Vail Daily column: Add third lane for I-70
The “First season shows express lane benefits” headline, in the Monday Vail Daily issue, was a story quoting our Democratic state senator positively responding to supposed toll lane benefits. The story, sadly missing a balance of reality, was all roses.
As a candidate for House District 26 in Colorado, I conducted a survey of some 33 people in Eagle and Routt counties, who use Interstate 70 to get to Denver. Thirty-two people had negative opinions of the new 13-mile toll lane, in what I call “the parking lot known as Interstate 70.” Comments included, “It’s a joke,” to, “I drove it twice last week and it just keeps getting worse and worse.”
My opponent for House District 26 is on the road committee in the state House. She does not live in Eagle County. In fact, we haven’t had a state representative from Eagle County in 30 years. Her vision of how to better our lifeline to Denver, and our resort guests only access to our ski areas, is apparently different from mine.
We must bring Interstate 70 up to safe standards, by adding a third lane from Floyd Hill outside of Denver, all the way to the Eagle County airport, in order for our ambulances to get to Denver hospitals, and for law enforcement to be able to avoid the “stop and stop” parking lot factor. Resort guests don’t want to sit in rental cars, in the dead of winter, and have to run engines in order to stay warm, while waiting for the traffic to clear. The waste of gasoline is excessive and not environmentally sound. A third lane should have been built 20 years ago. Over the years, I have attended meetings about building a monorail or light rail transportation system. Those meetings appear to be going nowhere.
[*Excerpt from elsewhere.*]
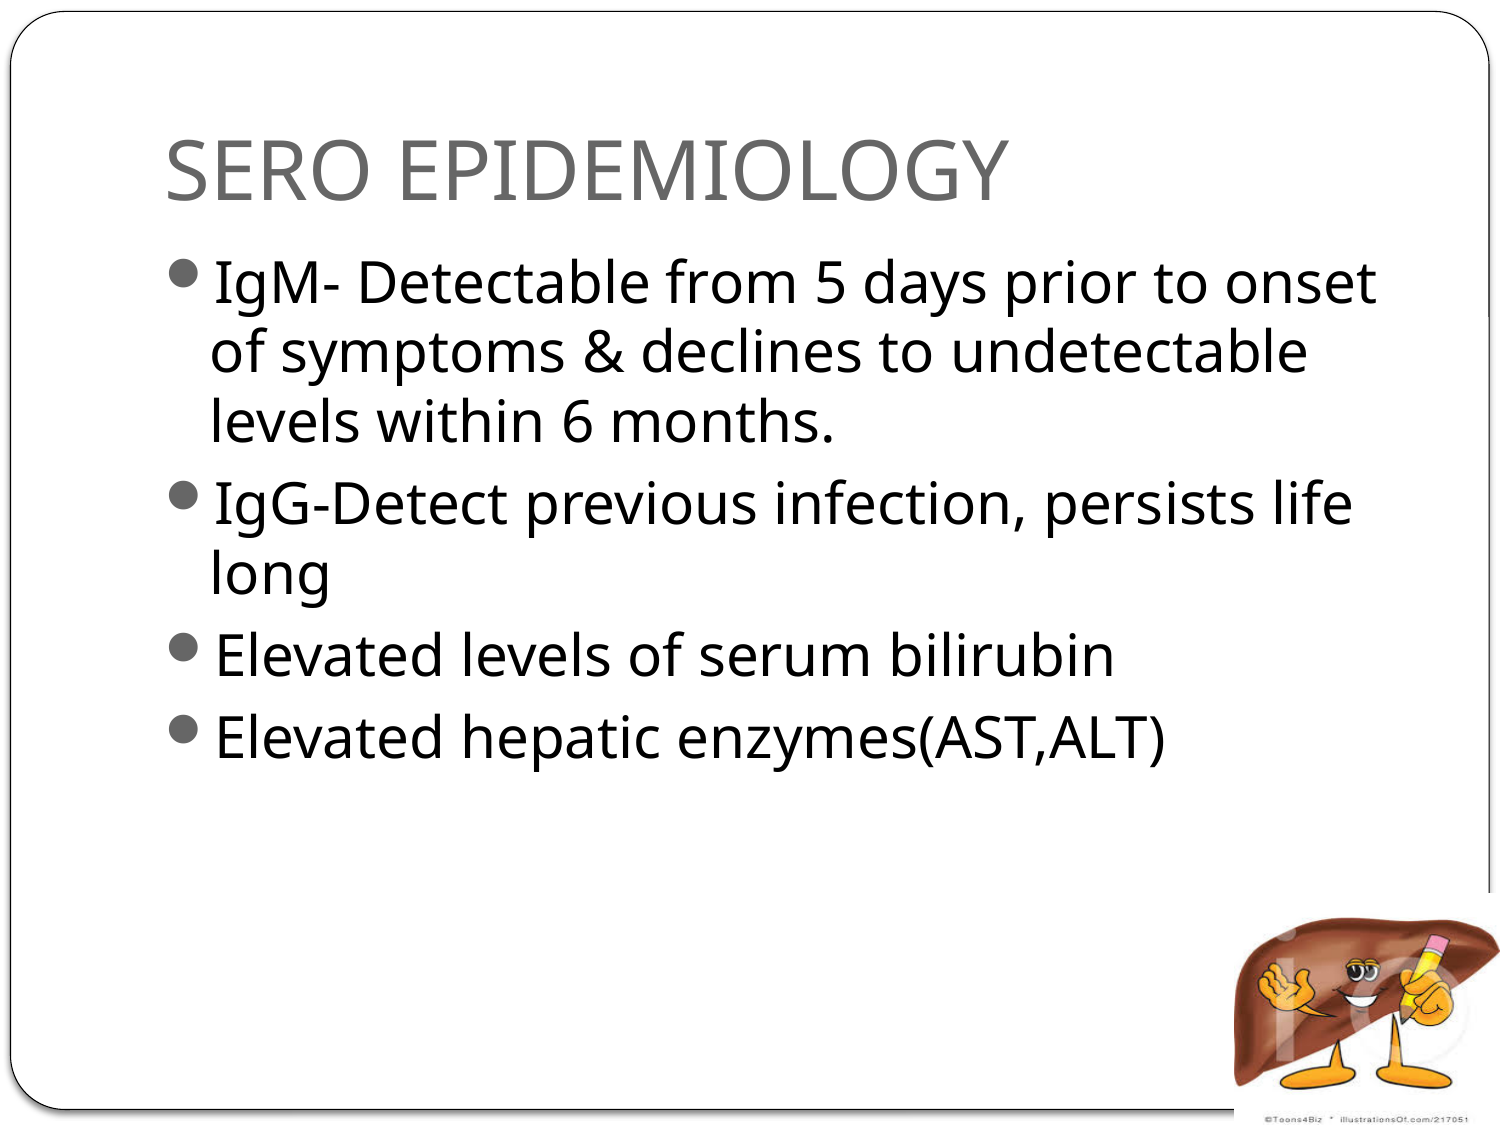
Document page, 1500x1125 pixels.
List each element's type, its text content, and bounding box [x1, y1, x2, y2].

picture [1234, 892, 1500, 1125]
list IgM- Detectable from 5 days prior to onset of symptoms & declines to undetectable levels within 6 months. IgG-Detect previous infection, persists life long Elevated levels of serum bilirubin Elevated hepatic enzymes(AST,ALT) [150, 237, 1425, 988]
title SERO EPIDEMIOLOGY [150, 45, 1425, 233]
Interstate 25 has three lanes from Denver to Colorado Springs, without toll lanes. Why would our current legislators not fight to avoid toll lanes from Denver to the Eagle County airport? Where is the fairness in that? The claim in the Daily story alleged that the toll cost for this ridiculously short toll lane was “relatively inexpensive.” That is absurd. Compare that 13-mile stretch, originally advertised with variable tolls ranging from $10 to $30, and a claim that initial costs only averaged $8 in its first season, to the first interstate toll road built in America, from Kansas City to Topeka, Kansas, where last month I paid an increase from $2.75 to $3, for an approximate 60 mile toll road, including lots of three-lane sections.
As one of those I interviewed about our new toll lane said, “Does it cost $10 or $30? The signage is horrible!”
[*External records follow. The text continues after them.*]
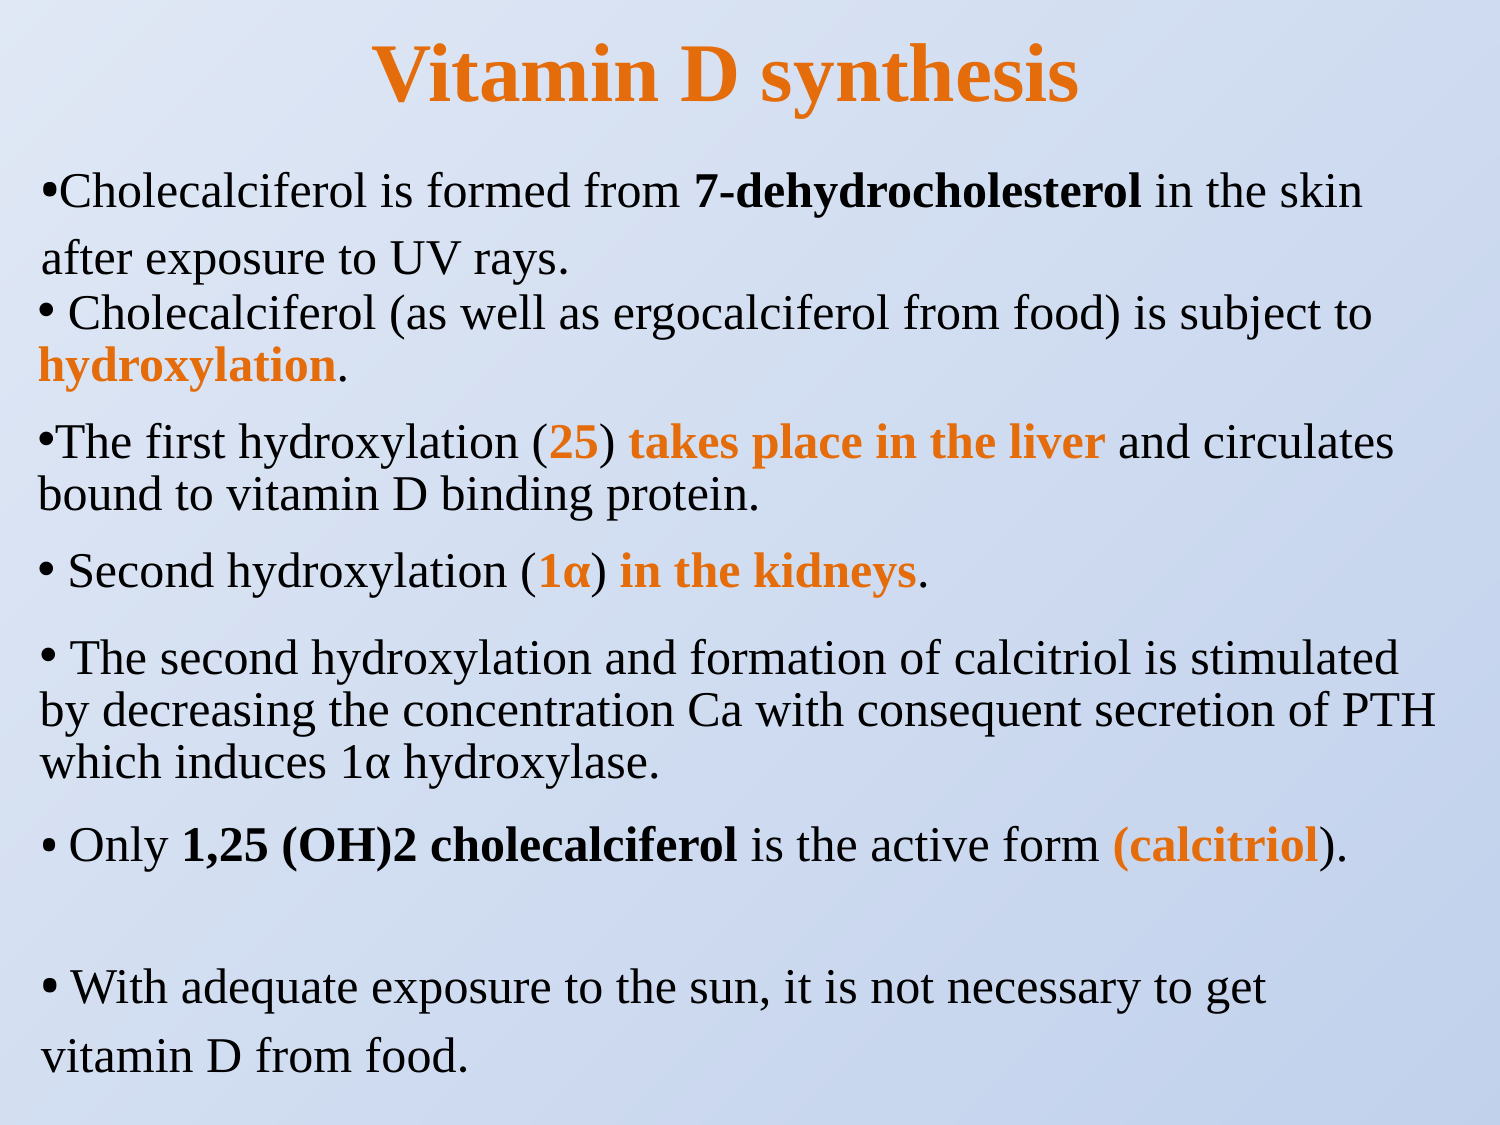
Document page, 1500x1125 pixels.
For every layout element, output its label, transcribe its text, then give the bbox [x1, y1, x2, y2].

text_box • Only 1,25 (OH)2 cholecalciferol is the active form (calcitriol). [40, 803, 1500, 872]
text_box •Cholecalciferol is formed from 7-dehydrocholesterol in the skin after exposure to UV rays. [40, 149, 1450, 352]
text_box • With adequate exposure to the sun, it is not necessary to get vitamin D from food. [40, 944, 1412, 1083]
text_box Cholecalciferol (as well as ergocalciferol from food) is subject to hydroxylation. The first hydroxylation (25) takes place in the liver and circulates bound to vitamin D binding protein. Second hydroxylation (1α) in the kidneys. [37, 287, 1425, 598]
text_box The second hydroxylation and formation of calcitriol is stimulated by decreasing the concentration Ca with consequent secretion of PTH which induces 1α hydroxylase. [24, 624, 1471, 796]
text_box Vitamin D synthesis [262, 12, 1219, 149]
Another said, “Is it open or is it closed?’
What about this ridiculous federal rule that the toll lane can only be open 73 days per year. Huh? Why aren’t our legislators fighting that nonsense?
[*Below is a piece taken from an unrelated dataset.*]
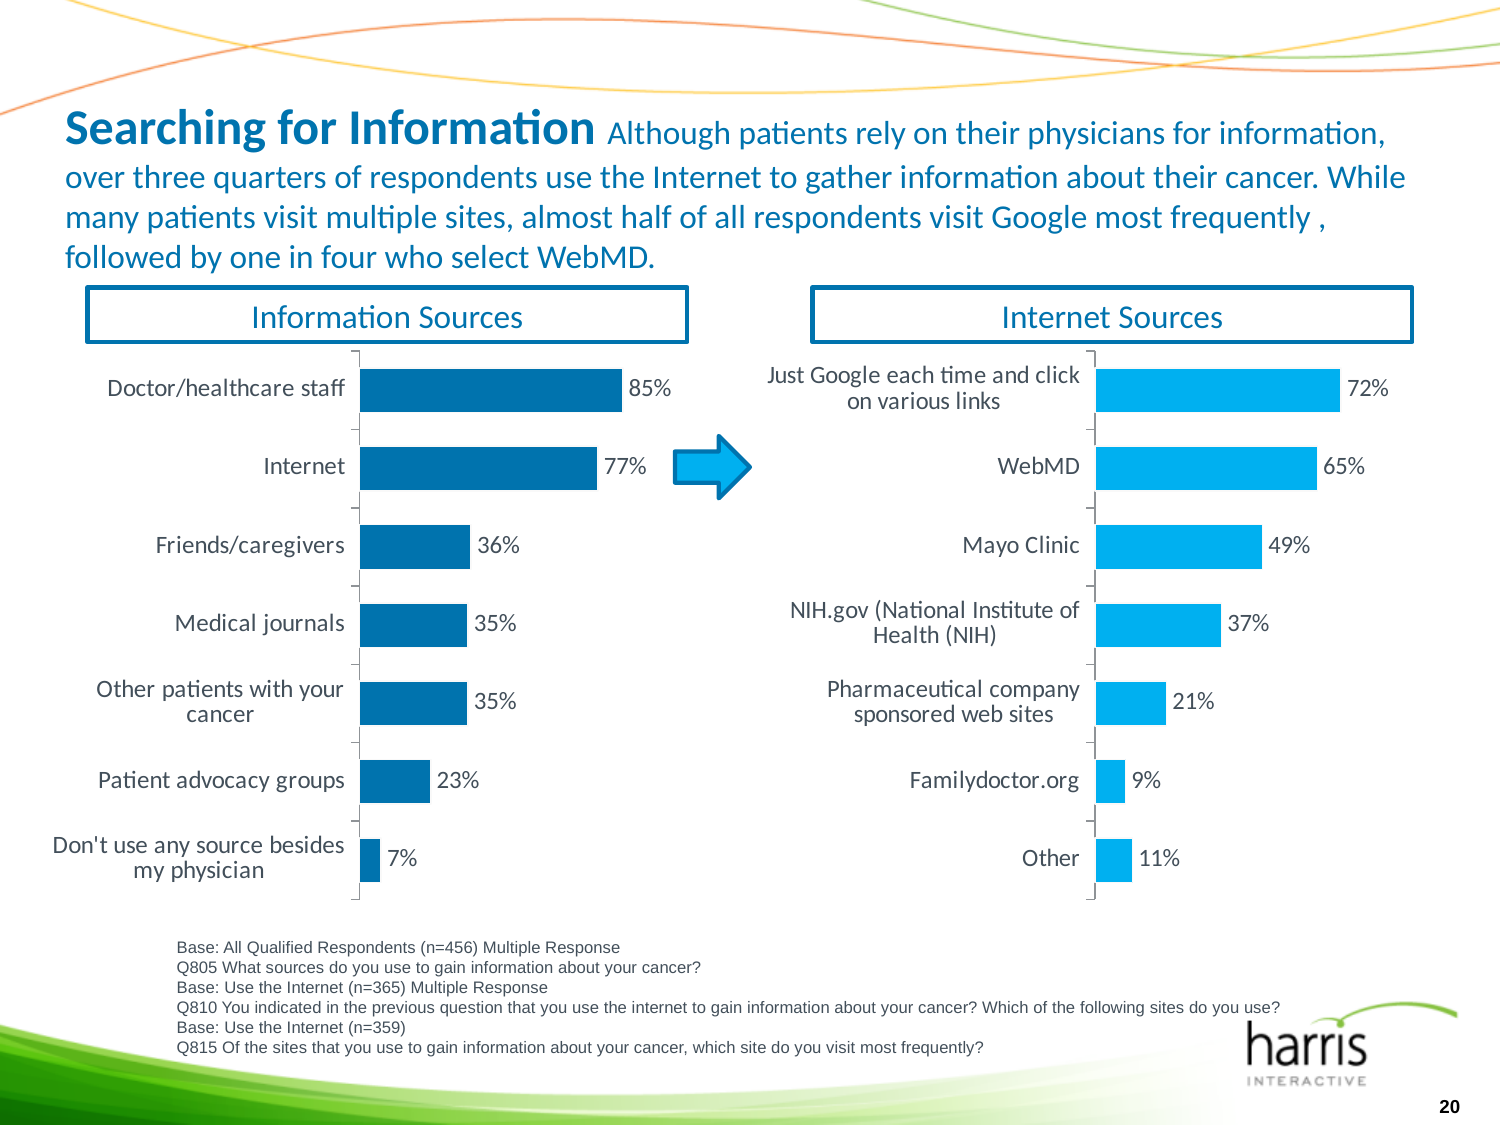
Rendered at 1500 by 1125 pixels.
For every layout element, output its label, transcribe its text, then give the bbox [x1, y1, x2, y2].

Accident Looking to Happen
And more importantly, I think this toll lane is “an accident looking for a place to happen.”
If you are driving with young children in the car, and they distract you, the you better hope that it’s not where the one sign that says the toll lane is closed and now can be used as a shoulder for parked cars. If a distracted driver misses that sign and then decides to merge into the dangerous toll lane with no concrete lane separation barriers, then they could possibly drive 60 miles an hour around a curve and rear end a parked car in the new “shoulder” lane. At those speeds, death is probable.
As a candidate for House District 26, I pledge to work to find a solution for adding a third lane from Denver to the Eagle County airport, for safety and environmental reasons.
Michael Cacioppo, of Avon, is a candidate for House District 26.